### Action item
Select and copy every line in the rows below that contains the string "function". Case counts.
*** Opening of Dataset content ***
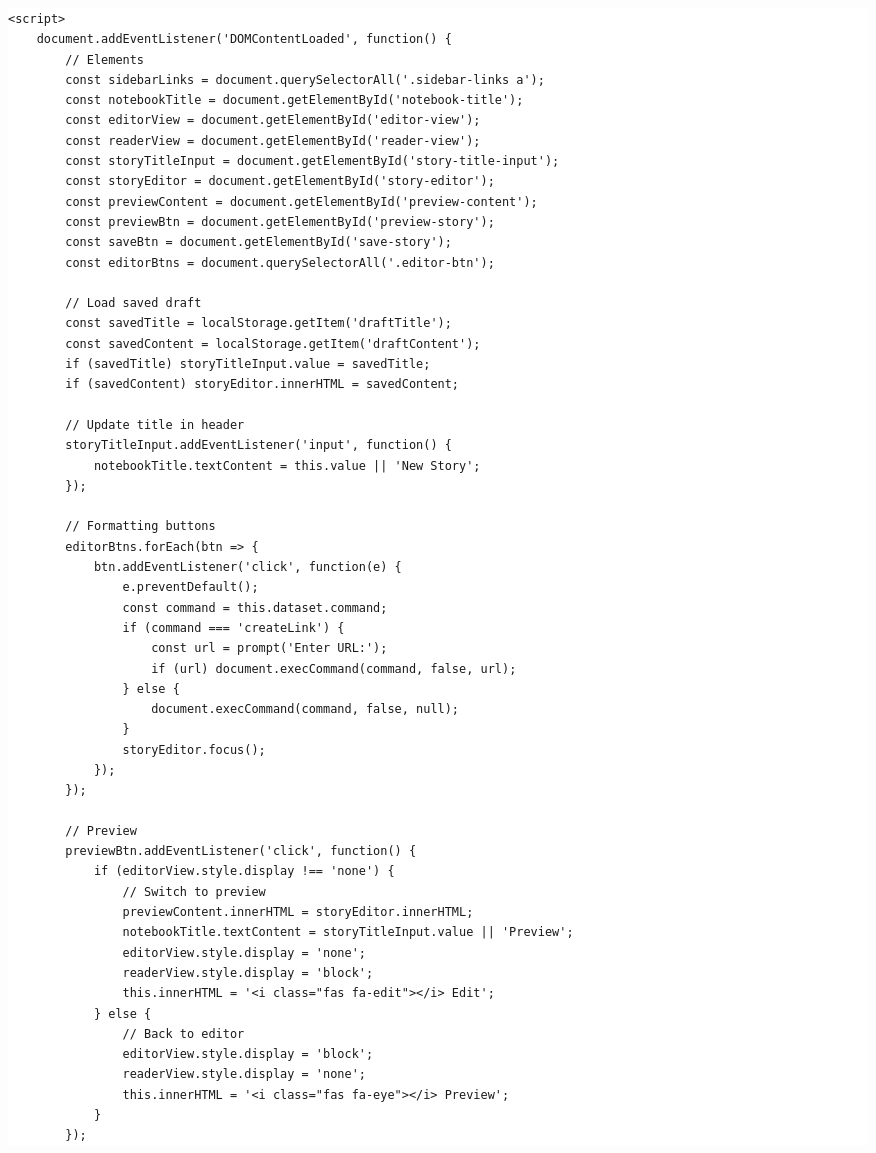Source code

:     <script>
        document.addEventListener('DOMContentLoaded', function() {
            // Elements
            const sidebarLinks = document.querySelectorAll('.sidebar-links a');
            const notebookTitle = document.getElementById('notebook-title');
            const editorView = document.getElementById('editor-view');
            const readerView = document.getElementById('reader-view');
            const storyTitleInput = document.getElementById('story-title-input');
            const storyEditor = document.getElementById('story-editor');
            const previewContent = document.getElementById('preview-content');
            const previewBtn = document.getElementById('preview-story');
            const saveBtn = document.getElementById('save-story');
            const editorBtns = document.querySelectorAll('.editor-btn');

            // Load saved draft
            const savedTitle = localStorage.getItem('draftTitle');
            const savedContent = localStorage.getItem('draftContent');
            if (savedTitle) storyTitleInput.value = savedTitle;
            if (savedContent) storyEditor.innerHTML = savedContent;

            // Update title in header
            storyTitleInput.addEventListener('input', function() {
                notebookTitle.textContent = this.value || 'New Story';
            });

            // Formatting buttons
            editorBtns.forEach(btn => {
                btn.addEventListener('click', function(e) {
                    e.preventDefault();
                    const command = this.dataset.command;
                    if (command === 'createLink') {
                        const url = prompt('Enter URL:');
                        if (url) document.execCommand(command, false, url);
                    } else {
                        document.execCommand(command, false, null);
                    }
                    storyEditor.focus();
                });
            });

            // Preview
            previewBtn.addEventListener('click', function() {
                if (editorView.style.display !== 'none') {
                    // Switch to preview
                    previewContent.innerHTML = storyEditor.innerHTML;
                    notebookTitle.textContent = storyTitleInput.value || 'Preview';
                    editorView.style.display = 'none';
                    readerView.style.display = 'block';
                    this.innerHTML = '<i class="fas fa-edit"></i> Edit';
                } else {
                    // Back to editor
                    editorView.style.display = 'block';
                    readerView.style.display = 'none';
                    this.innerHTML = '<i class="fas fa-eye"></i> Preview';
                }
            });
*** Close of Dataset content ***
### Result for this task
        document.addEventListener('DOMContentLoaded', function() {
            storyTitleInput.addEventListener('input', function() {
                btn.addEventListener('click', function(e) {
            previewBtn.addEventListener('click', function() {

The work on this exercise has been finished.